The dynamics of the meeting were not favorable to Grant. He liked one-on-ones. He liked being able to lean toward a person, reel them in with his eyes, feel out their weak points. But Milošević was too far away. And he was surrounded by his stone-faced sentries.

“The whole meeting was tense in a way I don’t know how to describe,” says Court. “You came out of that meeting glad you were out of it.”

They communicated through interpreters. Milošević said that Yugoslavia must remain united. It is a shame, he said, what is happening. For too long, he lamented, the Serbs have been under the yoke of the Croats.
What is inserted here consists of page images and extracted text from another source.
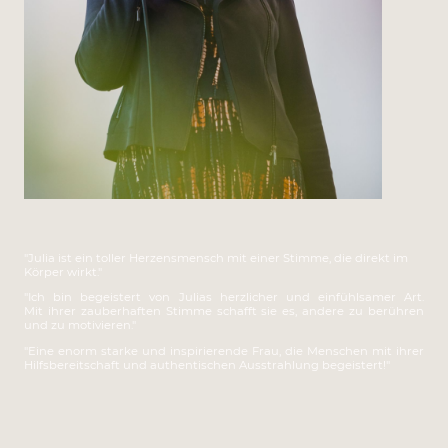
"Julia ist ein toller Herzensmensch mit einer Stimme, die direkt im
Körper wirkt."
"Ich bin begeistert von Julias herzlicher und einfühlsamer Art.
Mit ihrer zauberhaften Stimme schafft sie es, andere zu berühren
und zu motivieren."
"Eine enorm starke und inspirierende Frau, die Menschen mit ihrer
Hilfsbereitschaft und authentischen Ausstrahlung begeistert!"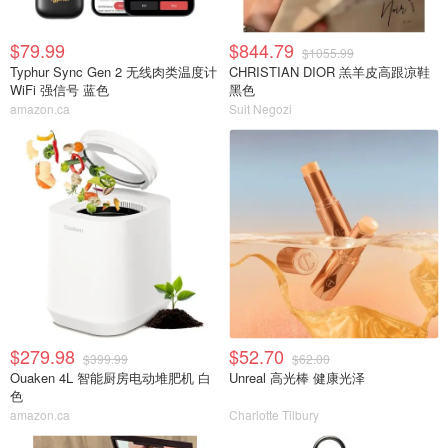
$79.99
$844.79
$1055.99
Typhur Sync Gen 2 无线肉类温度计
CHRISTIAN DIOR 羔羊皮高跟凉鞋
WiFi 强信号 蓝色
黑色
amazon.ca
Suit Negozi
$279.98
$52.70
$399.99
$62.00
Ouaken 4L 智能厨房电动堆肥机 白
Unreal 高光棒 健康光泽
色
amazon.ca
Charlotte Tilbury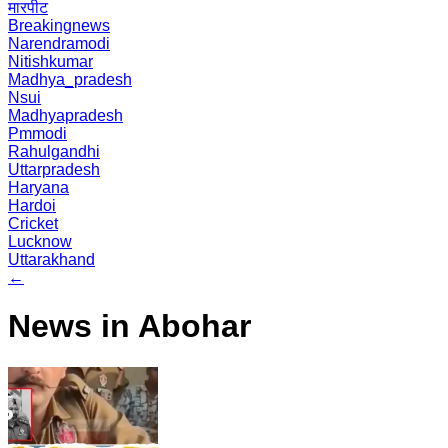
मारपीट
Breakingnews
Narendramodi
Nitishkumar
Madhya_pradesh
Nsui
Madhyapradesh
Pmmodi
Rahulgandhi
Uttarpradesh
Haryana
Hardoi
Cricket
Lucknow
Uttarakhand
←
News in Abohar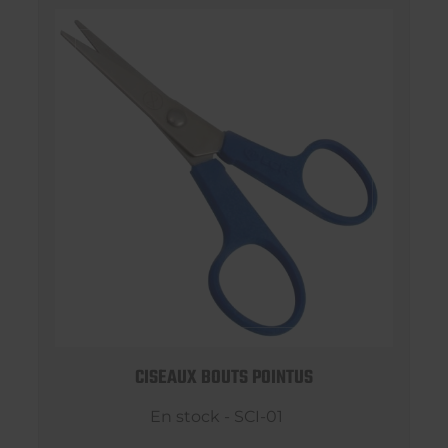
CISEAUX BOUTS POINTUS
En stock - SCI-01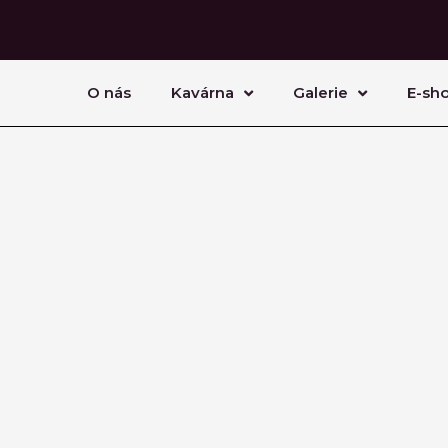
O nás
Kavárna
Galerie
E-sh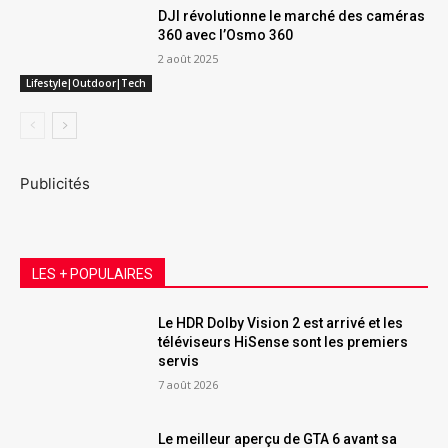
DJI révolutionne le marché des caméras
360 avec l’Osmo 360
2 août 2025
Lifestyle|Outdoor|Tech
Publicités
LES + POPULAIRES
Le HDR Dolby Vision 2 est arrivé et les
téléviseurs HiSense sont les premiers
servis
7 août 2026
Le meilleur aperçu de GTA 6 avant sa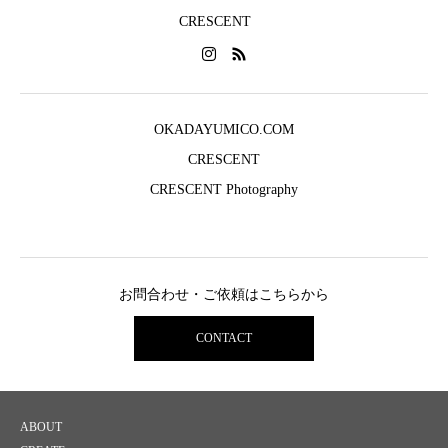
CRESCENT
OKADAYUMICO.COM
CRESCENT
CRESCENT Photography
お問合わせ・ご依頼はこちらから
CONTACT
ABOUT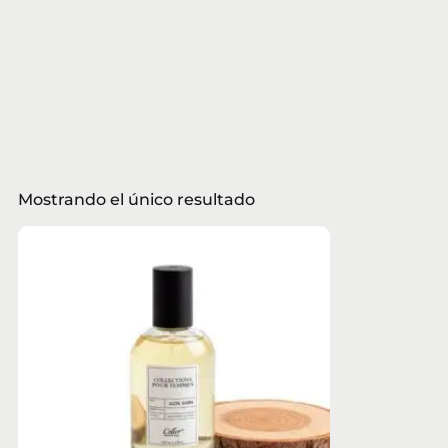
Mostrando el único resultado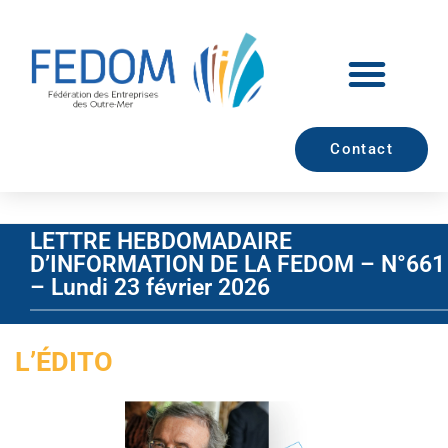
Contact
LETTRE HEBDOMADAIRE
D’INFORMATION DE LA FEDOM – N°661
– Lundi 23 février 2026
L’ÉDITO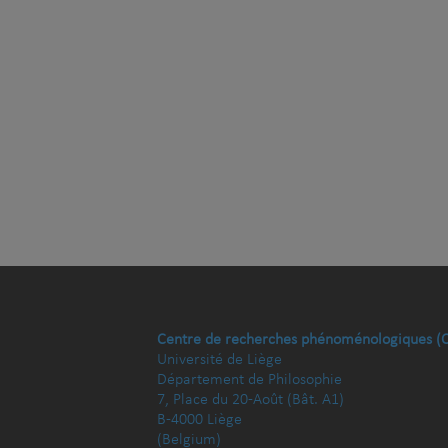
Centre de recherches phénoménologiques (
Université de Liège
Département de Philosophie
7, Place du 20-Août (Bât. A1)
B-4000 Liège
(Belgium)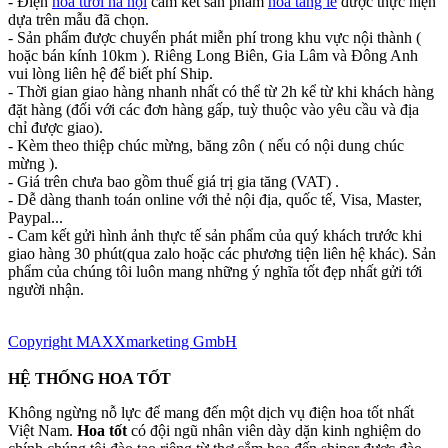
- Điện
hoa tươi hà nội
cam kết sản phẩm
hoa tang lễ
được thực hiện
dựa trên mẫu đã chọn.
- Sản phẩm được chuyển phát miễn phí trong khu vực nội thành (
hoặc bán kính 10km ). Riêng Long Biên, Gia Lâm và Đông Anh
vui lòng liên hệ để biết phí Ship.
- Thời gian giao hàng nhanh nhất có thể từ 2h kể từ khi khách hàng
đặt hàng (đối với các đơn hàng gấp, tuỳ thuộc vào yêu cầu và địa
chỉ được giao).
- Kèm theo thiệp chúc mừng, băng zôn ( nếu có nội dung chúc
mừng ).
- Giá trên chưa bao gồm thuế giá trị gia tăng (VAT) .
- Dễ dàng thanh toán online với thẻ nội địa, quốc tế, Visa, Master,
Paypal...
- Cam kết gửi hình ảnh thực tế sản phẩm của quý khách trước khi
giao hàng 30 phút(qua zalo hoặc các phương tiện liên hệ khác). Sản
phẩm của chúng tôi luôn mang những ý nghĩa tốt đẹp nhất gửi tới
người nhận.
Copyright MAXXmarketing GmbH
HỆ THỐNG HOA TỐT
Không ngừng nỗ lực để mang đến một dịch vụ điện hoa tốt nhất
Việt Nam.
Hoa tốt
có đội ngũ nhân viên dày dặn kinh nghiệm do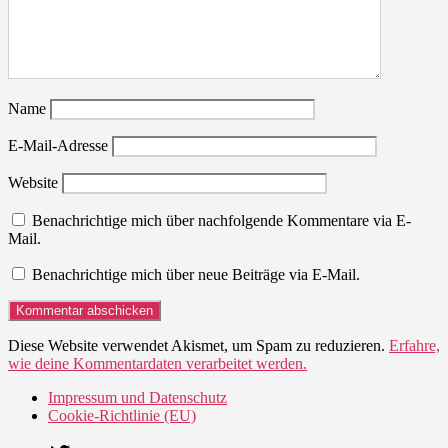
Name
E-Mail-Adresse
Website
Benachrichtige mich über nachfolgende Kommentare via E-
Mail.
Benachrichtige mich über neue Beiträge via E-Mail.
Diese Website verwendet Akismet, um Spam zu reduzieren.
Erfahre,
wie deine Kommentardaten verarbeitet werden.
Impressum und Datenschutz
Cookie-Richtlinie (EU)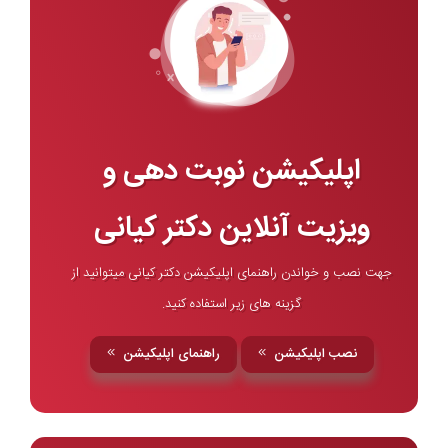
اپلیکیشن نوبت دهی و
ویزیت آنلاین دکتر کیانی
جهت نصب و خواندن راهنمای اپلیکیشن دکتر کیانی میتوانید از
گزینه های زیر استفاده کنید.
نصب اپلیکیشن
راهنمای اپلیکیشن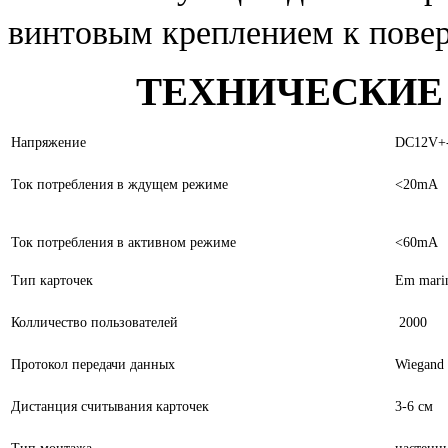
винтовым креплением к повер
ТЕХНИЧЕСКИЕ
Напряжение
DC12V+
Ток потребления в ждущем режиме
<20mA
Ток потребления в активном режиме
<60mA
Тип карточек
Em mari
Колличество пользователей
2000
Протокол передачи данных
Wiegand
Дистанция считывания карточек
3-6 см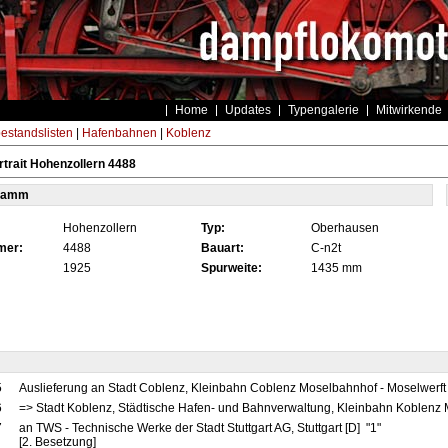
Home
Updates
Typengalerie
Mitwirkende
estandslisten
|
Hafenbahnen
|
Koblenz
trait Hohenzollern 4488
tamm
Hohenzollern
Typ:
Oberhausen
mer:
4488
Bauart:
C-n2t
1925
Spurweite:
1435 mm
5
Auslieferung an Stadt Coblenz, Kleinbahn Coblenz Moselbahnhof - Moselwerft 
6
=> Stadt Koblenz, Städtische Hafen- und Bahnverwaltung, Kleinbahn Koblenz 
7
an TWS - Technische Werke der Stadt Stuttgart AG, Stuttgart [D] "1"
[2. Besetzung]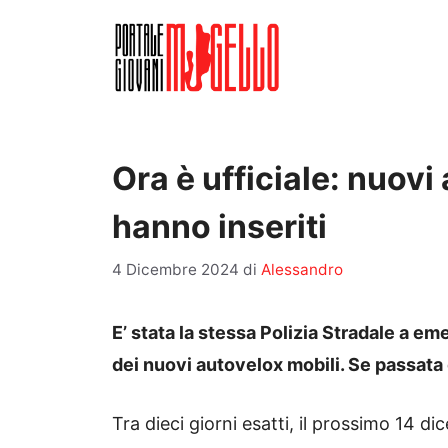
Vai
al
contenuto
Ora è ufficiale: nuovi
hanno inseriti
4 Dicembre 2024
di
Alessandro
E’ stata la stessa Polizia Stradale a 
dei nuovi autovelox mobili. Se passata d
Tra dieci giorni esatti, il prossimo 14 di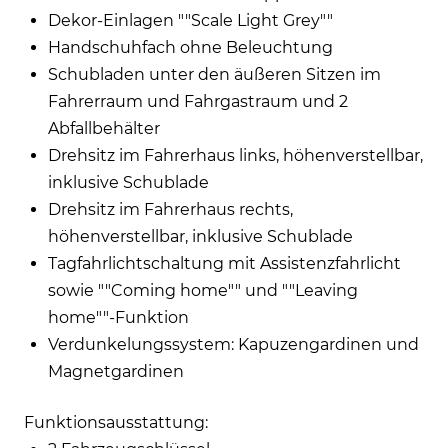
Dekor-Einlagen ""Scale Light Grey""
Handschuhfach ohne Beleuchtung
Schubladen unter den äußeren Sitzen im
Fahrerraum und Fahrgastraum und 2
Abfallbehälter
Drehsitz im Fahrerhaus links, höhenverstellbar,
inklusive Schublade
Drehsitz im Fahrerhaus rechts,
höhenverstellbar, inklusive Schublade
Tagfahrlichtschaltung mit Assistenzfahrlicht
sowie ""Coming home"" und ""Leaving
home""-Funktion
Verdunkelungssystem: Kapuzengardinen und
Magnetgardinen
Funktionsausstattung: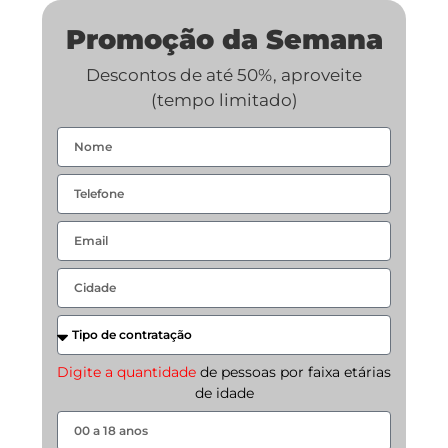
Promoção da Semana
Descontos de até 50%, aproveite
(tempo limitado)
Digite a quantidade
de pessoas por faixa etárias
de idade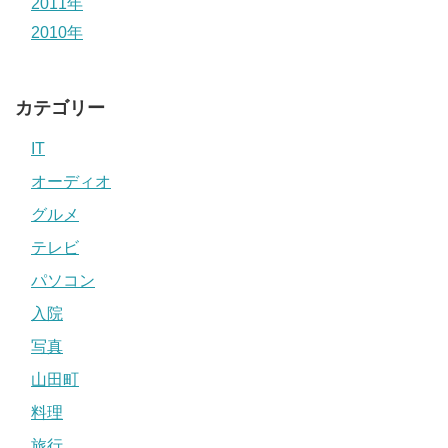
2011年
2010年
カテゴリー
IT
オーディオ
グルメ
テレビ
パソコン
入院
写真
山田町
料理
旅行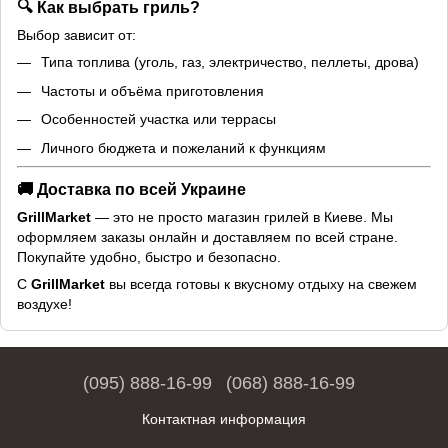
🔍 Как выбрать гриль?
Выбор зависит от:
Типа топлива (уголь, газ, электричество, пеллеты, дрова)
Частоты и объёма приготовления
Особенностей участка или террасы
Личного бюджета и пожеланий к функциям
🚚 Доставка по всей Украине
GrillMarket
— это не просто магазин грилей в Киеве. Мы
оформляем заказы онлайн и доставляем по всей стране.
Покупайте удобно, быстро и безопасно.
С
GrillMarket
вы всегда готовы к вкусному отдыху на свежем
воздухе!
(095) 888-16-99
(068) 888-16-99
Контактная информация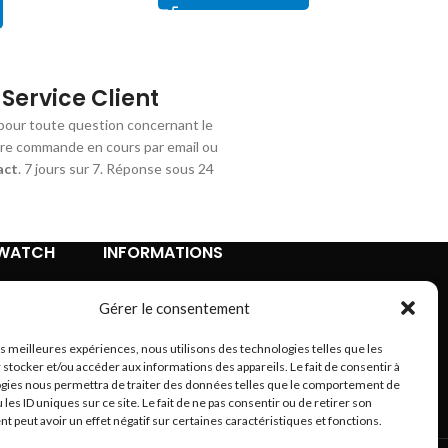
Service Client
pour toute question concernant le
tre commande en cours par email ou
act
. 7 jours sur 7. Réponse sous 24
TWATCH
INFORMATIONS
Contact
Gérer le consentement
Mentions légales
Conditions Générales de Vente
les meilleures expériences, nous utilisons des technologies telles que les
Retours et remboursements
 stocker et/ou accéder aux informations des appareils. Le fait de consentir à
Politique de confidentialité
gies nous permettra de traiter des données telles que le comportement de
 les ID uniques sur ce site. Le fait de ne pas consentir ou de retirer son
A propos
 peut avoir un effet négatif sur certaines caractéristiques et fonctions.
Plan du site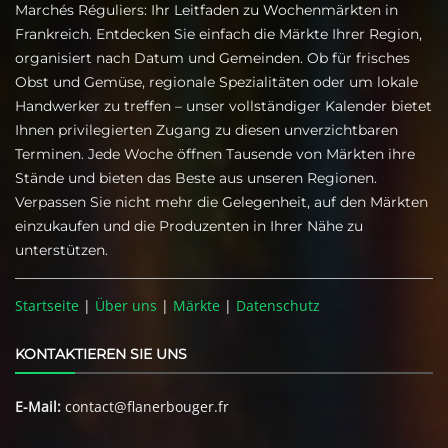
Marchés Réguliers: Ihr Leitfaden zu Wochenmärkten in
Frankreich. Entdecken Sie einfach die Märkte Ihrer Region,
organisiert nach Datum und Gemeinden. Ob für frisches
Obst und Gemüse, regionale Spezialitäten oder um lokale
Handwerker zu treffen – unser vollständiger Kalender bietet
Ihnen privilegierten Zugang zu diesen unverzichtbaren
Terminen. Jede Woche öffnen Tausende von Märkten ihre
Stände und bieten das Beste aus unseren Regionen.
Verpassen Sie nicht mehr die Gelegenheit, auf den Märkten
einzukaufen und die Produzenten in Ihrer Nähe zu
unterstützen.
Startseite
|
Über uns
|
Märkte
|
Datenschutz
KONTAKTIEREN SIE UNS
E-Mail:
contact@flanerbouger.fr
He said that Marshal Tito, the Communist founder of post–World War II Yugoslavia, was a Croat (Tito’s father was from Croatia, but his mother was from Slovenia). Now, Milošević added, it is time to assert our national identity.

But the Serbian president wasn’t speaking to Grant. It didn’t seem to matter who sat across from him. “Milošević was talking to the air,” says Court. “Talking to an audience.”